Toolbox Computational Social Science


Felix Lennert


October 13, 2023

1 Preface

Dear student,

if you read this script, you are either participating in one of my courses on digital methods for the social sciences, or at least interested in this topic. If you have any questions or remarks regarding this script, hit me up at .

This script will introduce you to two techniques I regard as elementary for any aspiring (computational) social scientist: the collection of digital trace data via either scraping the web or acquiring data from application programming interfaces (APIs) and the analysis of text in an automated fashion (text mining).
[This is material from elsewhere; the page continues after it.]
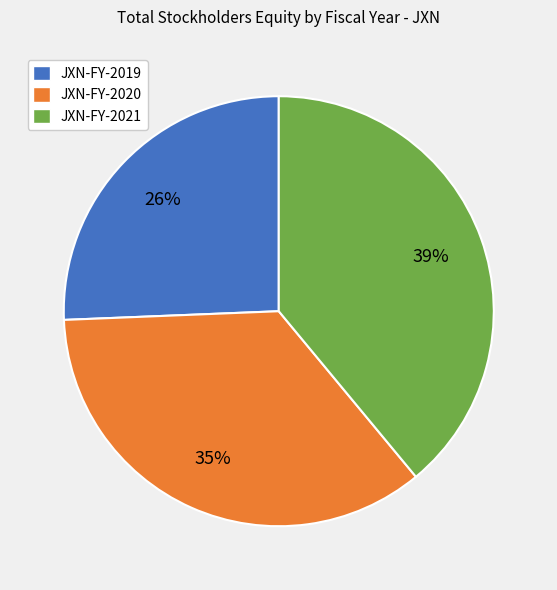

Is the sum of JXN-FY-2020 and JXN-FY-2019 greater than half?

Yes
The following chapters draw heavily on packages from the tidyverse (Wickham et al. 2019) and related packages. If you have not acquired sufficient familiarity yet, you can have a look at the excellent book R for Data Science (Wickham, Çetinkaya-Rundel, and Grolemund 2023).
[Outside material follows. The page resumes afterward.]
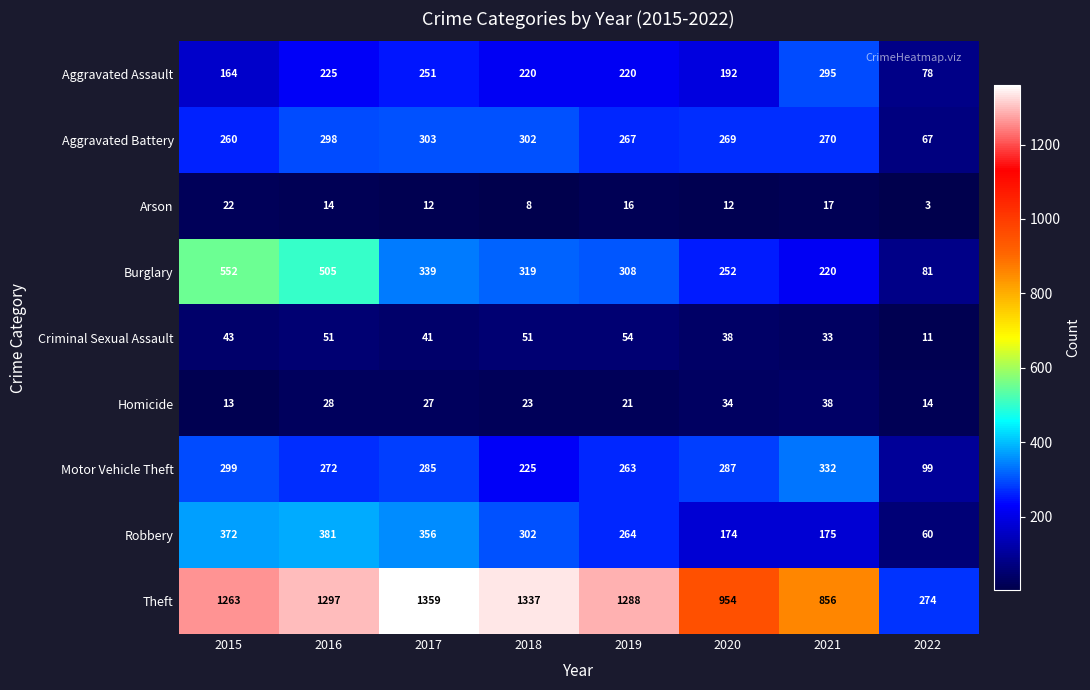

What is the spread (max minus min) of values at 2019?

1272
I have added brief videos to each section. In these, I will briefly go through the code of the respective section and show a bit what’s going on in there. I sometimes spontaneously elaborate a bit more on the examples at hand or show things in the data, so they may add some value. However, the script should be enough to understand the concepts I introduce. The videos contain a codeword at some point (so that I can check whether my students have really watched them).

1.1 Outline

This book will unfold as follows:

Chapter 1, “Brief R Recap,” will briefly introduce RStudio Projects, Quarto, tidy data and tidyr, dplyr, ggplot, functions, loops, and purrr. These techniques are elementary for the things that come next.

Chapter 2, “stringr and RegExes,” deals with string manipulation using, you guessed it, stringr and Regexes.
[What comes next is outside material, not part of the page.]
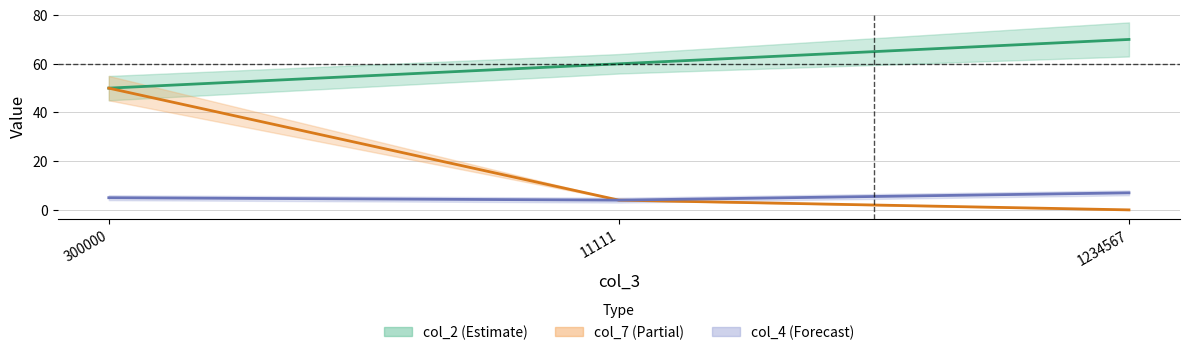

Where is col_4 nearest to the value 5?

300000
Chapter 3, “Obtaining Data from the Web,” introduces the reader to the basics of rvest, HTML, and CSS selectors and how these can be used to acquire data from the web. Moreover, I introduce the httr package and explain how you can use it to make requests to API.

Chapter 4, “Text Preprocessing and Basic Analyses,” touches upon the basics of bringing text into a numeric format that lends itself to quantitative analysis. Moreover, it introduces feature weighting (i.e., determining which tokens matter more than others) as well as dictionary-based analyses.

Chapter 5, “Text Classification with the Bag of Words,” deals with the classification of text in both supervised and unsupervised ways.

Chapter 6, “Beyond BoW,” finally introduces new text analysis techniques that are based on distributional representations of words, commonly referred to as word embeddings.

All chapters try to deal with social scientific examples. Data sets will be provided via Dropbox, therefore the script shall run more or less out of the box. Exercises are included, the solutions are available in the corresponding GitHub repository.